Low-power LSIs for wideband millimeter-wave wireless communications at 6.3 Gb/s

In recent years, enhancements in the multimedia quality increased the demand for wireless communication speeds which lead to increased need for more frequencies, especially for ones bellow 6 GHz band. A joint development from National University Corporation, Tokyo Institute of Technology and Sony resulted with a radio frequency (RF) LSI and a baseband (BB) LSI that enables millimeter-wave wireless data transfer at the new world’s fastest rate of 6.3 Gb/s.

In this joint development, Sony was tasked with designing the digital parts of the BB LSI and the development of the chip unit as a whole, while the Tokyo Institute of Technology designed the RF LSI and the analog parts of BB LSI.
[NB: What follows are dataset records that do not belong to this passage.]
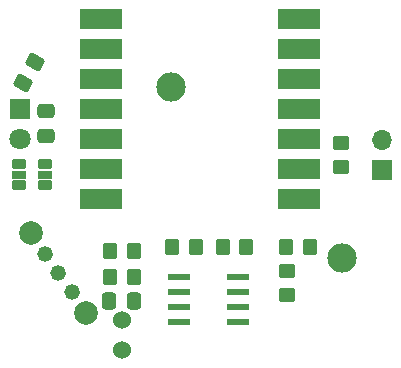
<source format=gbr>
%TF.GenerationSoftware,KiCad,Pcbnew,7.0.9*%
%TF.CreationDate,2024-04-20T20:01:19-07:00*%
%TF.ProjectId,mini_v1,6d696e69-5f76-4312-9e6b-696361645f70,rev?*%
%TF.SameCoordinates,Original*%
%TF.FileFunction,Soldermask,Bot*%
%TF.FilePolarity,Negative*%
%FSLAX46Y46*%
G04 Gerber Fmt 4.6, Leading zero omitted, Abs format (unit mm)*
G04 Created by KiCad (PCBNEW 7.0.9) date 2024-04-20 20:01:19*
%MOMM*%
%LPD*%
G01*
G04 APERTURE LIST*
G04 Aperture macros list*
%AMRoundRect*
0 Rectangle with rounded corners*
0 $1 Rounding radius*
0 $2 $3 $4 $5 $6 $7 $8 $9 X,Y pos of 4 corners*
0 Add a 4 corners polygon primitive as box body*
4,1,4,$2,$3,$4,$5,$6,$7,$8,$9,$2,$3,0*
0 Add four circle primitives for the rounded corners*
1,1,$1+$1,$2,$3*
1,1,$1+$1,$4,$5*
1,1,$1+$1,$6,$7*
1,1,$1+$1,$8,$9*
0 Add four rect primitives between the rounded corners*
20,1,$1+$1,$2,$3,$4,$5,0*
20,1,$1+$1,$4,$5,$6,$7,0*
20,1,$1+$1,$6,$7,$8,$9,0*
20,1,$1+$1,$8,$9,$2,$3,0*%
G04 Aperture macros list end*
%ADD10RoundRect,0.250000X0.242612X-0.529784X0.580112X0.054784X-0.242612X0.529784X-0.580112X-0.054784X0*%
%ADD11C,1.800000*%
%ADD12R,1.800000X1.800000*%
%ADD13C,1.320800*%
%ADD14C,2.006600*%
%ADD15C,1.524000*%
%ADD16C,2.484000*%
%ADD17RoundRect,0.250000X-0.350000X-0.450000X0.350000X-0.450000X0.350000X0.450000X-0.350000X0.450000X0*%
%ADD18RoundRect,0.250000X-0.337500X-0.475000X0.337500X-0.475000X0.337500X0.475000X-0.337500X0.475000X0*%
%ADD19RoundRect,0.250000X0.450000X-0.350000X0.450000X0.350000X-0.450000X0.350000X-0.450000X-0.350000X0*%
%ADD20R,1.700000X1.700000*%
%ADD21O,1.700000X1.700000*%
%ADD22RoundRect,0.250000X0.350000X0.450000X-0.350000X0.450000X-0.350000X-0.450000X0.350000X-0.450000X0*%
%ADD23RoundRect,0.250000X0.475000X-0.337500X0.475000X0.337500X-0.475000X0.337500X-0.475000X-0.337500X0*%
%ADD24R,1.981200X0.558800*%
%ADD25RoundRect,0.250000X-0.450000X0.350000X-0.450000X-0.350000X0.450000X-0.350000X0.450000X0.350000X0*%
%ADD26R,3.556000X1.778000*%
%ADD27RoundRect,0.102000X-0.515000X-0.310000X0.515000X-0.310000X0.515000X0.310000X-0.515000X0.310000X0*%
%ADD28RoundRect,0.102000X-0.515000X-0.250000X0.515000X-0.250000X0.515000X0.250000X-0.515000X0.250000X0*%
G04 APERTURE END LIST*
D10*
%TO.C,R3*%
X85471000Y-40513000D03*
X86508500Y-38715998D03*
%TD*%
D11*
%TO.C,D1*%
X85217000Y-45212000D03*
D12*
X85217000Y-42672000D03*
%TD*%
D13*
%TO.C,SW1*%
X87311714Y-54934939D03*
X88458867Y-56573244D03*
X89606021Y-58211549D03*
D14*
X86106000Y-53213000D03*
X90811735Y-59933488D03*
%TD*%
D15*
%TO.C,C2*%
X93853000Y-63119000D03*
X93853000Y-60579000D03*
%TD*%
D16*
%TO.C,BT1*%
X112467386Y-55317386D03*
X97978768Y-40828768D03*
%TD*%
D17*
%TO.C,R1*%
X98060000Y-54356000D03*
X100060000Y-54356000D03*
%TD*%
D18*
%TO.C,C3*%
X92769500Y-58928000D03*
X94844500Y-58928000D03*
%TD*%
D19*
%TO.C,Rf2*%
X107823000Y-58404000D03*
X107823000Y-56404000D03*
%TD*%
D20*
%TO.C,J1*%
X115824000Y-47884000D03*
D21*
X115824000Y-45344000D03*
%TD*%
D22*
%TO.C,Rs1*%
X94837000Y-56881000D03*
X92837000Y-56881000D03*
%TD*%
D23*
%TO.C,C1*%
X87376000Y-42883000D03*
X87376000Y-44958000D03*
%TD*%
D17*
%TO.C,Rf1*%
X92837000Y-54737000D03*
X94837000Y-54737000D03*
%TD*%
D24*
%TO.C,U2*%
X103632000Y-56896000D03*
X103632000Y-58166000D03*
X103632000Y-59436000D03*
X103632000Y-60706000D03*
X98704400Y-60706000D03*
X98704400Y-59436000D03*
X98704400Y-58166000D03*
X98704400Y-56896000D03*
%TD*%
D17*
%TO.C,R2*%
X102362000Y-54356000D03*
X104362000Y-54356000D03*
%TD*%
D25*
%TO.C,Rb1*%
X112395000Y-45593000D03*
X112395000Y-47593000D03*
%TD*%
D26*
%TO.C,U1*%
X108839000Y-35052000D03*
X108839000Y-37592000D03*
X108839000Y-40132000D03*
X108839000Y-42672000D03*
X108839000Y-45212000D03*
X108839000Y-47752000D03*
X108839000Y-50292000D03*
X92075000Y-35052000D03*
X92075000Y-37592000D03*
X92075000Y-40132000D03*
X92075000Y-42672000D03*
X92075000Y-45212000D03*
X92075000Y-47752000D03*
X92075000Y-50292000D03*
%TD*%
D17*
%TO.C,Rg1*%
X107712000Y-54356000D03*
X109712000Y-54356000D03*
%TD*%
D27*
%TO.C,MK1*%
X87359000Y-49140000D03*
D28*
X87359000Y-48260000D03*
D27*
X87359000Y-47380000D03*
X85149000Y-47380000D03*
D28*
X85149000Y-48260000D03*
D27*
X85149000Y-49140000D03*
%TD*%
M02*

</source>
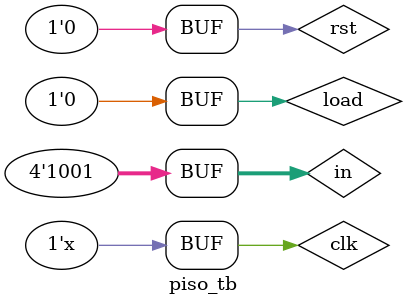
<source format=v>
module piso(in,load,clk,rst,so);
  input load,clk,rst;
  input [3:0]in;
  output so;
  reg [3:0]q;
  
  always @(posedge clk,posedge rst)
  begin
    if(rst) q<=4'b0;
    else
      begin
        if(load)
          q<=in;
        else
          q<= q>>1;
      end
  end
  assign so=q[0];
endmodule

module piso_tb;
  reg load,clk,rst;
  reg [3:0]in;
  wire so;
  piso R4(in,load,clk,rst,so);
  
  always
  #5 clk=~clk;
  
  initial
  begin
    load=1;clk=0;rst=1;in=1101;#10;
    
    rst=0;#10;
    load=0;#40;
    load=1;in=1001;#10;
    load=0;
  end
endmodule
    
    
      
          
</source>
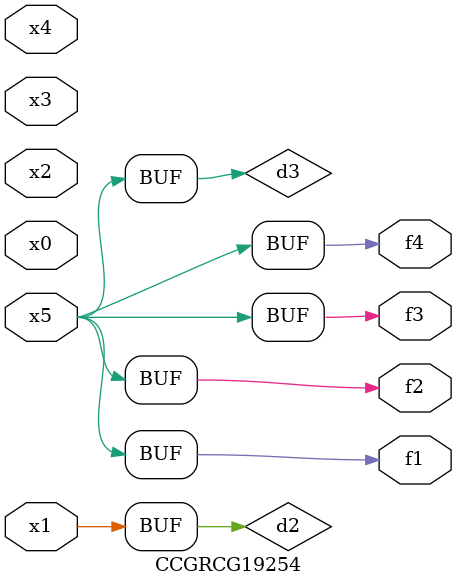
<source format=v>
module CCGRCG19254(
	input x0, x1, x2, x3, x4, x5,
	output f1, f2, f3, f4
);

	wire d1, d2, d3;

	not (d1, x5);
	or (d2, x1);
	xnor (d3, d1);
	assign f1 = d3;
	assign f2 = d3;
	assign f3 = d3;
	assign f4 = d3;
endmodule

</source>
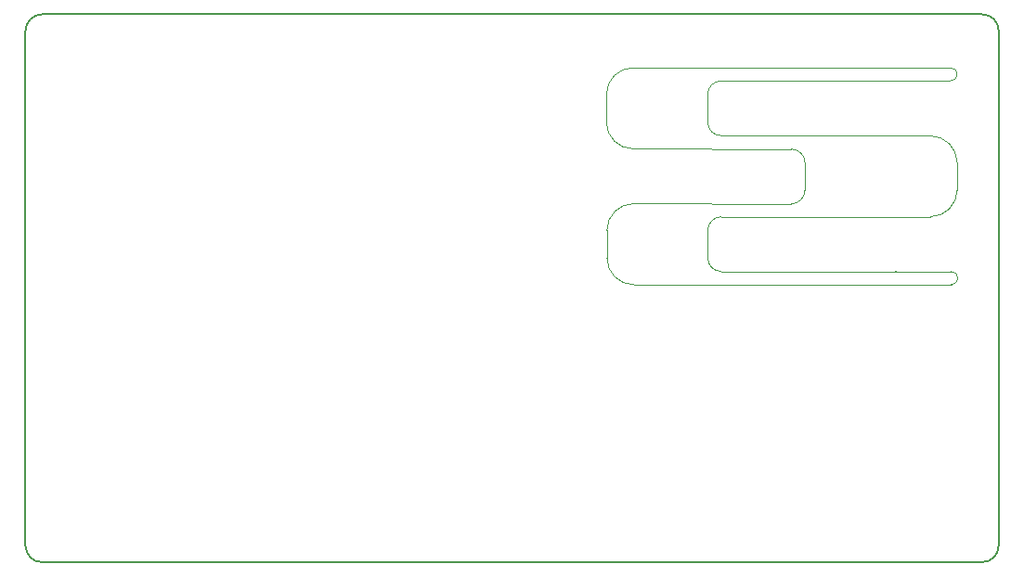
<source format=gbr>
%TF.GenerationSoftware,KiCad,Pcbnew,7.0.7*%
%TF.CreationDate,2025-03-26T12:31:57-04:00*%
%TF.ProjectId,stm_business_card2,73746d5f-6275-4736-996e-6573735f6361,rev?*%
%TF.SameCoordinates,Original*%
%TF.FileFunction,Profile,NP*%
%FSLAX46Y46*%
G04 Gerber Fmt 4.6, Leading zero omitted, Abs format (unit mm)*
G04 Created by KiCad (PCBNEW 7.0.7) date 2025-03-26 12:31:57*
%MOMM*%
%LPD*%
G01*
G04 APERTURE LIST*
%TA.AperFunction,Profile*%
%ADD10C,0.200000*%
%TD*%
%TA.AperFunction,Profile*%
%ADD11C,0.050000*%
%TD*%
G04 APERTURE END LIST*
D10*
X24500000Y-18800000D02*
G75*
G03*
X23000000Y-20300000I0J-1500000D01*
G01*
D11*
X102371600Y-42249400D02*
X102271595Y-42249400D01*
D10*
X111750000Y-20300000D02*
X111750000Y-67300000D01*
X24500000Y-18800000D02*
X110250000Y-18800000D01*
X23000000Y-20300000D02*
X23000000Y-67300000D01*
X23000000Y-67300000D02*
G75*
G03*
X24500000Y-68800000I1500000J0D01*
G01*
X110250000Y-68800000D02*
G75*
G03*
X111750000Y-67300000I0J1500000D01*
G01*
X110250000Y-68800000D02*
X24500000Y-68800000D01*
X111750000Y-20300000D02*
G75*
G03*
X110250000Y-18800000I-1500000J0D01*
G01*
D11*
%TO.C,J1*%
X75972400Y-28626400D02*
X75972400Y-26126400D01*
X76022400Y-41026400D02*
X76022400Y-38526400D01*
X78422400Y-23676400D02*
X101972400Y-23676400D01*
X78422400Y-31076400D02*
X92835446Y-31093988D01*
X78472400Y-36076400D02*
X92835446Y-36093988D01*
X85209449Y-28626395D02*
X85209449Y-26126395D01*
X85222401Y-41026400D02*
X85222401Y-38526400D01*
X86459449Y-24876395D02*
X102172400Y-24876398D01*
X86472400Y-37276397D02*
X101972400Y-37276400D01*
X94085446Y-32326400D02*
X94085446Y-34826400D01*
X101922395Y-42276400D02*
X86472400Y-42276403D01*
X101972400Y-23676400D02*
X107372400Y-23676400D01*
X101972400Y-29876398D02*
X86459449Y-29876401D01*
X101972400Y-29876400D02*
X105514988Y-29883812D01*
X101972400Y-37276400D02*
X105522400Y-37276400D01*
X102022400Y-43476400D02*
X78472400Y-43476400D01*
X107322400Y-24876400D02*
X101922400Y-24876400D01*
X107422400Y-42276400D02*
X101922395Y-42276400D01*
X107422400Y-43476400D02*
X102022400Y-43476400D01*
X107964988Y-32333812D02*
X107972400Y-34826400D01*
X78422400Y-23676400D02*
G75*
G03*
X75972400Y-26126400I-1J-2449999D01*
G01*
X78472400Y-36076400D02*
G75*
G03*
X76022400Y-38526400I-1J-2449999D01*
G01*
X75972400Y-28626400D02*
G75*
G03*
X78422400Y-31076400I2449999J-1D01*
G01*
X76022400Y-41026400D02*
G75*
G03*
X78472400Y-43476400I2449999J-1D01*
G01*
X86459449Y-24876395D02*
G75*
G03*
X85209449Y-26126395I2J-1250002D01*
G01*
X86472398Y-37276397D02*
G75*
G03*
X85222398Y-38526397I2J-1250002D01*
G01*
X85209449Y-28626401D02*
G75*
G03*
X86459449Y-29876401I1250002J2D01*
G01*
X85222398Y-41026403D02*
G75*
G03*
X86472398Y-42276403I1250002J2D01*
G01*
X94085446Y-32343988D02*
G75*
G03*
X92835446Y-31093988I-1249998J2D01*
G01*
X92835446Y-36093988D02*
G75*
G03*
X94085446Y-34843988I-2J1250002D01*
G01*
X107964988Y-32333812D02*
G75*
G03*
X105514988Y-29883812I-2449998J2D01*
G01*
X107372400Y-24876400D02*
G75*
G03*
X107372400Y-23676400I0J600000D01*
G01*
X107422400Y-43476400D02*
G75*
G03*
X107422400Y-42276400I0J600000D01*
G01*
X105522400Y-37276400D02*
G75*
G03*
X107972400Y-34826400I0J2450000D01*
G01*
%TD*%
M02*

</source>
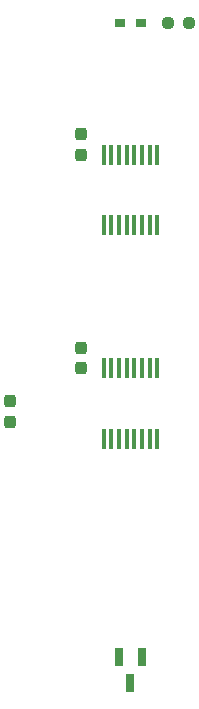
<source format=gbr>
G04 #@! TF.GenerationSoftware,KiCad,Pcbnew,9.0.6-9.0.6~ubuntu25.10.1*
G04 #@! TF.CreationDate,2025-12-24T16:01:02+09:00*
G04 #@! TF.ProjectId,bionic-mc68008,62696f6e-6963-42d6-9d63-36383030382e,2*
G04 #@! TF.SameCoordinates,Original*
G04 #@! TF.FileFunction,Paste,Top*
G04 #@! TF.FilePolarity,Positive*
%FSLAX46Y46*%
G04 Gerber Fmt 4.6, Leading zero omitted, Abs format (unit mm)*
G04 Created by KiCad (PCBNEW 9.0.6-9.0.6~ubuntu25.10.1) date 2025-12-24 16:01:02*
%MOMM*%
%LPD*%
G01*
G04 APERTURE LIST*
G04 Aperture macros list*
%AMRoundRect*
0 Rectangle with rounded corners*
0 $1 Rounding radius*
0 $2 $3 $4 $5 $6 $7 $8 $9 X,Y pos of 4 corners*
0 Add a 4 corners polygon primitive as box body*
4,1,4,$2,$3,$4,$5,$6,$7,$8,$9,$2,$3,0*
0 Add four circle primitives for the rounded corners*
1,1,$1+$1,$2,$3*
1,1,$1+$1,$4,$5*
1,1,$1+$1,$6,$7*
1,1,$1+$1,$8,$9*
0 Add four rect primitives between the rounded corners*
20,1,$1+$1,$2,$3,$4,$5,0*
20,1,$1+$1,$4,$5,$6,$7,0*
20,1,$1+$1,$6,$7,$8,$9,0*
20,1,$1+$1,$8,$9,$2,$3,0*%
G04 Aperture macros list end*
%ADD10RoundRect,0.237500X0.237500X-0.300000X0.237500X0.300000X-0.237500X0.300000X-0.237500X-0.300000X0*%
%ADD11R,0.355600X1.778000*%
%ADD12R,0.965200X0.762000*%
%ADD13R,0.660400X1.625600*%
%ADD14RoundRect,0.237500X-0.250000X-0.237500X0.250000X-0.237500X0.250000X0.237500X-0.250000X0.237500X0*%
G04 APERTURE END LIST*
D10*
X109509000Y-101064200D03*
X109509000Y-99339200D03*
D11*
X111425001Y-107007800D03*
X112074999Y-107007800D03*
X112725001Y-107007800D03*
X113374999Y-107007800D03*
X114024998Y-107007800D03*
X114674999Y-107007800D03*
X115324998Y-107007800D03*
X115974999Y-107007800D03*
X115974999Y-101064200D03*
X115325001Y-101064200D03*
X114674999Y-101064200D03*
X114025001Y-101064200D03*
X113375002Y-101064200D03*
X112725001Y-101064200D03*
X112075002Y-101064200D03*
X111425001Y-101064200D03*
D10*
X103540000Y-105560000D03*
X103540000Y-103835000D03*
D12*
X114576300Y-71778000D03*
X112823700Y-71778000D03*
D10*
X109509000Y-82954000D03*
X109509000Y-81229000D03*
D13*
X114650001Y-125526000D03*
X112749999Y-125526000D03*
X113700000Y-127658000D03*
D14*
X116851500Y-71778000D03*
X118676500Y-71778000D03*
D11*
X111425001Y-88897600D03*
X112074999Y-88897600D03*
X112725001Y-88897600D03*
X113374999Y-88897600D03*
X114024998Y-88897600D03*
X114674999Y-88897600D03*
X115324998Y-88897600D03*
X115974999Y-88897600D03*
X115974999Y-82954000D03*
X115325001Y-82954000D03*
X114674999Y-82954000D03*
X114025001Y-82954000D03*
X113375002Y-82954000D03*
X112725001Y-82954000D03*
X112075002Y-82954000D03*
X111425001Y-82954000D03*
M02*

</source>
A research team led by Professor Akira Matsuzawa and Associate Professor Kenichi Okada at the Tokyo Institute of Technology has developed an RF LSI that functions as a 60 GHz band millimeter-wave direct-conversion transceiver capable of, for the first time ever, the 16 Quadrature Amplitude Modulation (16QAM) of high-speed wireless communications for every frequency channel defined under the 60 GHz band millimeter-wave wireless communication standards.

This breakthrough has been achieved by a unique back-to-back layout structure of the injection locked oscillator. The analog-to-digital converter (ADC) on the BB LSI achieved the world’s lowest power consumption of 12mW at a sampling rate of 2.3 G samples/s as an ADC integrated in a 60 GHz wireless chip by developing a simple comparator which does not increase the conversion noise.

The high-efficiency and high-integrity of the rate-14/15 Low-Density Parity-Check (LDPC) error-correcting code developed by Sony significantly decreases the amount of redundant data that is required for error correction, and this has enabled LDPC decoding at the world’s lowest per-bit energy efficiency of 11.8 pJ/b (74 mW at 6.3 Gb/s). This LDPC code was proposed to the 60 GHz band millimeter-wave wireless communication standard IEEE 802.15.3c and employed in the standards.

Implementation of this technology will enable users to transmit and receive data at much higher speeds between mobile devices without the need for cable connections. This technology will also enable users to enjoy uncompressed high-quality video streaming from a mobile device to a display.

This technological achievement presented at the International Solid-State Circuits Conference (ISSCC) which is being held in San Francisco in February 19-23, 2012.